Editorial

MURDER MOST FOUL A Mother’s Agony

It’s painful when one witnesses a murder and then refuses to help with investigations. It’s even more painful when the killers just murder two young people and walk away without

  • PublishedJanuary 10, 2014

It’s painful when one witnesses a murder and then refuses to help with investigations. It’s even more painful when the killers just murder two young people and walk away without a clue on the motive of their action and still remain at large. These are the issues Lydia Kanene and her family are still grappling with, two years after the death of her daughter. She shared her painful experience with MWAURA MUIGANA.

“Purity wasn’t one to sit at home idle. She was raving to go and exhibited confidence to try her hand at anything. She took up a job in an Mpesa kiosk. She promised me that she would save all the money she earned, so that her elder sister, who had been home for a year due to financial challenges, could enroll in college. Purity was selfless and very committed to her family,” Lydia talks of her daughter adoringly.

On the morning of Tuesday, August 9, 2011, Purity was too eager to open the Mpesa shop that she didn’t wait for her mother to accompany her to work, though they used similar routes. In her excitement she seemed to have forgotten to bid her mother goodbye and retraced her steps to the house. “Bye mum, enjoy your day. I will see you in the evening,” Purity belted melodiously and walked out with a wide grin on her face.

Her energy, despite her petite body always mesmerised her mother. For some reason, Lydia didn’t call her daughter that day as was common and neither did Purity call her mother. The only communication traced on Purity’s phone that day was a lunch date with a former colleague scheduled for the following day.

On the fateful day at around 5.30 p.m. Purity’s boyfriend who worked at a hardware shop in Kitengela, a few metres away from the Mpesa kiosk purity worked in, went to pick her. The two had been friends for a long time and he was a frequent visitor to her home, having been introduced to Purity’s mother and siblings. He was to escort her home then proceed to his parent’s Isinya home. The duo walked for about 500 metres before two young men approached them. They seemed to have a conversation for about two minutes before what appeared to be a little commotion ensued.
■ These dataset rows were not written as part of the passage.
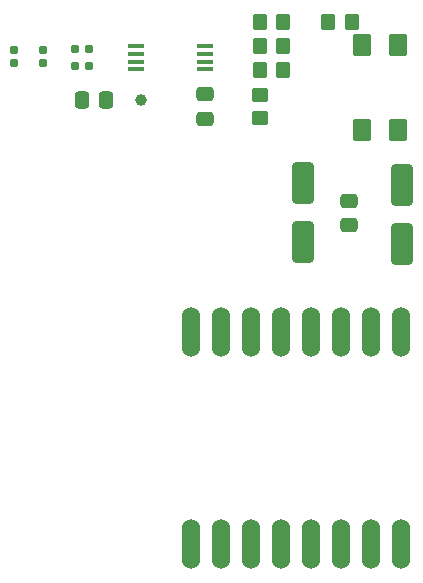
<source format=gbr>
%TF.GenerationSoftware,KiCad,Pcbnew,9.0.5*%
%TF.CreationDate,2025-11-23T18:29:56+02:00*%
%TF.ProjectId,Business_Card,42757369-6e65-4737-935f-436172642e6b,rev?*%
%TF.SameCoordinates,Original*%
%TF.FileFunction,Soldermask,Bot*%
%TF.FilePolarity,Negative*%
%FSLAX46Y46*%
G04 Gerber Fmt 4.6, Leading zero omitted, Abs format (unit mm)*
G04 Created by KiCad (PCBNEW 9.0.5) date 2025-11-23 18:29:56*
%MOMM*%
%LPD*%
G01*
G04 APERTURE LIST*
G04 Aperture macros list*
%AMRoundRect*
0 Rectangle with rounded corners*
0 $1 Rounding radius*
0 $2 $3 $4 $5 $6 $7 $8 $9 X,Y pos of 4 corners*
0 Add a 4 corners polygon primitive as box body*
4,1,4,$2,$3,$4,$5,$6,$7,$8,$9,$2,$3,0*
0 Add four circle primitives for the rounded corners*
1,1,$1+$1,$2,$3*
1,1,$1+$1,$4,$5*
1,1,$1+$1,$6,$7*
1,1,$1+$1,$8,$9*
0 Add four rect primitives between the rounded corners*
20,1,$1+$1,$2,$3,$4,$5,0*
20,1,$1+$1,$4,$5,$6,$7,0*
20,1,$1+$1,$6,$7,$8,$9,0*
20,1,$1+$1,$8,$9,$2,$3,0*%
G04 Aperture macros list end*
%ADD10RoundRect,0.102000X0.700000X-0.800000X0.700000X0.800000X-0.700000X0.800000X-0.700000X-0.800000X0*%
%ADD11RoundRect,0.250000X0.650000X-1.500000X0.650000X1.500000X-0.650000X1.500000X-0.650000X-1.500000X0*%
%ADD12O,1.554000X4.204000*%
%ADD13RoundRect,0.155000X-0.155000X0.212500X-0.155000X-0.212500X0.155000X-0.212500X0.155000X0.212500X0*%
%ADD14RoundRect,0.250000X0.475000X-0.337500X0.475000X0.337500X-0.475000X0.337500X-0.475000X-0.337500X0*%
%ADD15C,1.000000*%
%ADD16RoundRect,0.160000X0.197500X0.160000X-0.197500X0.160000X-0.197500X-0.160000X0.197500X-0.160000X0*%
%ADD17RoundRect,0.250000X-0.350000X-0.450000X0.350000X-0.450000X0.350000X0.450000X-0.350000X0.450000X0*%
%ADD18RoundRect,0.250000X0.337500X0.475000X-0.337500X0.475000X-0.337500X-0.475000X0.337500X-0.475000X0*%
%ADD19RoundRect,0.250000X-0.450000X0.350000X-0.450000X-0.350000X0.450000X-0.350000X0.450000X0.350000X0*%
%ADD20RoundRect,0.250000X-0.650000X1.500000X-0.650000X-1.500000X0.650000X-1.500000X0.650000X1.500000X0*%
%ADD21RoundRect,0.250000X0.350000X0.450000X-0.350000X0.450000X-0.350000X-0.450000X0.350000X-0.450000X0*%
%ADD22RoundRect,0.250000X-0.475000X0.337500X-0.475000X-0.337500X0.475000X-0.337500X0.475000X0.337500X0*%
%ADD23R,1.475000X0.450000*%
G04 APERTURE END LIST*
D10*
%TO.C,S1*%
X159660415Y-97942499D03*
X159660415Y-90742499D03*
X162660415Y-97942499D03*
X162660415Y-90742499D03*
%TD*%
D11*
%TO.C,DZ1*%
X163040415Y-107549999D03*
X163040415Y-102549999D03*
%TD*%
D12*
%TO.C,U1*%
X145175477Y-114994076D03*
X147715477Y-114994076D03*
X150255477Y-114994076D03*
X152795477Y-114994076D03*
X157875477Y-114994076D03*
X155335477Y-114994076D03*
X162955477Y-132994076D03*
X162955477Y-114994076D03*
X160415477Y-132994076D03*
X157875477Y-132994076D03*
X155335477Y-132994076D03*
X152795477Y-132994076D03*
X150255477Y-132994076D03*
X147715477Y-132994076D03*
X145175477Y-132994076D03*
X160415477Y-114994076D03*
%TD*%
D13*
%TO.C,C5*%
X132660415Y-91152499D03*
X132660415Y-92287499D03*
%TD*%
D14*
%TO.C,C1*%
X158580415Y-105977499D03*
X158580415Y-103902499D03*
%TD*%
D15*
%TO.C,TP1*%
X140960415Y-95419999D03*
%TD*%
D16*
%TO.C,R5*%
X136557915Y-91019999D03*
X135362915Y-91019999D03*
%TD*%
D17*
%TO.C,R7*%
X156807024Y-88738178D03*
X158807024Y-88738178D03*
%TD*%
D18*
%TO.C,C3*%
X137997915Y-95419999D03*
X135922915Y-95419999D03*
%TD*%
D19*
%TO.C,R4*%
X150998987Y-94939082D03*
X150998987Y-96939082D03*
%TD*%
D20*
%TO.C,D50*%
X154670415Y-102372499D03*
X154670415Y-107372499D03*
%TD*%
D16*
%TO.C,R6*%
X136557915Y-92519999D03*
X135362915Y-92519999D03*
%TD*%
D21*
%TO.C,R3*%
X152984064Y-92800825D03*
X150984064Y-92800825D03*
%TD*%
D22*
%TO.C,C2*%
X146360415Y-94882499D03*
X146360415Y-96957499D03*
%TD*%
D21*
%TO.C,R1*%
X152984064Y-88800825D03*
X150984064Y-88800825D03*
%TD*%
D13*
%TO.C,C4*%
X130160415Y-91152499D03*
X130160415Y-92287499D03*
%TD*%
D23*
%TO.C,IC1*%
X140500415Y-92789999D03*
X140500415Y-92139999D03*
X140500415Y-91489999D03*
X140500415Y-90839999D03*
X146376415Y-90839999D03*
X146376415Y-91489999D03*
X146376415Y-92139999D03*
X146376415Y-92789999D03*
%TD*%
D21*
%TO.C,R2*%
X152984064Y-90800825D03*
X150984064Y-90800825D03*
%TD*%
M02*

</source>
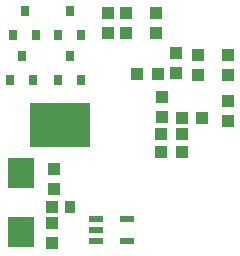
<source format=gbp>
G75*
G70*
%OFA0B0*%
%FSLAX24Y24*%
%IPPOS*%
%LPD*%
%AMOC8*
5,1,8,0,0,1.08239X$1,22.5*
%
%ADD10R,0.0394X0.0433*%
%ADD11R,0.0433X0.0394*%
%ADD12R,0.0310X0.0350*%
%ADD13R,0.0866X0.1024*%
%ADD14R,0.0382X0.0394*%
%ADD15R,0.0398X0.0394*%
%ADD16R,0.0472X0.0236*%
%ADD17R,0.2000X0.1500*%
D10*
X009524Y001225D03*
X009524Y001895D03*
X015404Y005295D03*
X015404Y005965D03*
X015404Y006845D03*
X014374Y006845D03*
X013654Y006895D03*
X013654Y007565D03*
X014374Y007515D03*
X015404Y007515D03*
X013004Y008245D03*
X013004Y008915D03*
X012004Y008915D03*
X011404Y008915D03*
X011404Y008245D03*
X012004Y008245D03*
X013204Y006115D03*
X013204Y005445D03*
D11*
X013839Y005390D03*
X014509Y005390D03*
X013839Y004880D03*
X013169Y004880D03*
X013169Y004280D03*
X013839Y004280D03*
X009604Y003715D03*
X009604Y003045D03*
X012369Y006880D03*
X013039Y006880D03*
D12*
X010494Y006680D03*
X009734Y006680D03*
X008894Y006680D03*
X008134Y006680D03*
X008514Y007480D03*
X008234Y008180D03*
X008994Y008180D03*
X009734Y008180D03*
X010494Y008180D03*
X010114Y007480D03*
X010114Y008980D03*
X008614Y008980D03*
D13*
X008504Y001596D03*
X008504Y003564D03*
D14*
X010105Y002430D03*
D15*
X009507Y002430D03*
D16*
X010990Y002054D03*
X010990Y001680D03*
X010990Y001306D03*
X012018Y001306D03*
X012018Y002054D03*
D17*
X009795Y005181D03*
M02*

</source>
What followed next was the sound of gunfire, which rent the air as one of the young men shot in the air probably to scare Purity and her boyfriend into some sort of submission. Purity is said to have panicked and probably to protect her boyfriend who could have been the target, made herself a human shield. She held her boyfriend and they stood face-to-face like Siamese twins. The assailant was determined and shot her through the back. The bullet tore through her body and ripped through her boyfriend and lodged in his body. The duo fell down unconscious bleeding profusely as the assailants fled.